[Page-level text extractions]

....

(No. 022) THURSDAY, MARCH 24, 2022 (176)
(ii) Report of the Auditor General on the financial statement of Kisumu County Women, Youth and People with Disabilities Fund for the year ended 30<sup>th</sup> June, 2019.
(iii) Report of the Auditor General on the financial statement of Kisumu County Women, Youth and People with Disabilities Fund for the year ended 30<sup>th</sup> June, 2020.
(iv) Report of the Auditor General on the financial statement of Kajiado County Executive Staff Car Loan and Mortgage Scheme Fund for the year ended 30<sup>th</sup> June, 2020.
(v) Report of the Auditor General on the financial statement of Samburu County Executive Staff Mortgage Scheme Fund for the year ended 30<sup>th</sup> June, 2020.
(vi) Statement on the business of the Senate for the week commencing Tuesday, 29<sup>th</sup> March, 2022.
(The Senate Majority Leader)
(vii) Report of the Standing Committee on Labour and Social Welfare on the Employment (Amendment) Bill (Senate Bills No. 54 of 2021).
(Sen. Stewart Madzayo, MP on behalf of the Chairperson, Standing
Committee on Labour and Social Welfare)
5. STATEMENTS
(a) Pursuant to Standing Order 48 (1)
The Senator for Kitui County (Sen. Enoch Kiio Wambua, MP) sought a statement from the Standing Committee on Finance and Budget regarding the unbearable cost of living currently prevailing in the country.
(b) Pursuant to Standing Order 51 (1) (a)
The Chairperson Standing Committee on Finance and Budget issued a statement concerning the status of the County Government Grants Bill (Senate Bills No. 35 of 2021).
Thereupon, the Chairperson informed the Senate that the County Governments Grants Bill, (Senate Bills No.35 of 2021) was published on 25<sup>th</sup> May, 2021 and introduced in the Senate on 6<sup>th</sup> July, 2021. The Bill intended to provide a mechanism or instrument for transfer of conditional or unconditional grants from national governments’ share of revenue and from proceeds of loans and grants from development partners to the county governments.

....

__Task to complete__. Copy every line of the data that holds the string "year".

__Output of the exercise__.
(ii) Report of the Auditor General on the financial statement of Kisumu County Women, Youth and People with Disabilities Fund for the year ended 30<sup>th</sup> June, 2019.
(iii) Report of the Auditor General on the financial statement of Kisumu County Women, Youth and People with Disabilities Fund for the year ended 30<sup>th</sup> June, 2020.
(iv) Report of the Auditor General on the financial statement of Kajiado County Executive Staff Car Loan and Mortgage Scheme Fund for the year ended 30<sup>th</sup> June, 2020.
(v) Report of the Auditor General on the financial statement of Samburu County Executive Staff Mortgage Scheme Fund for the year ended 30<sup>th</sup> June, 2020.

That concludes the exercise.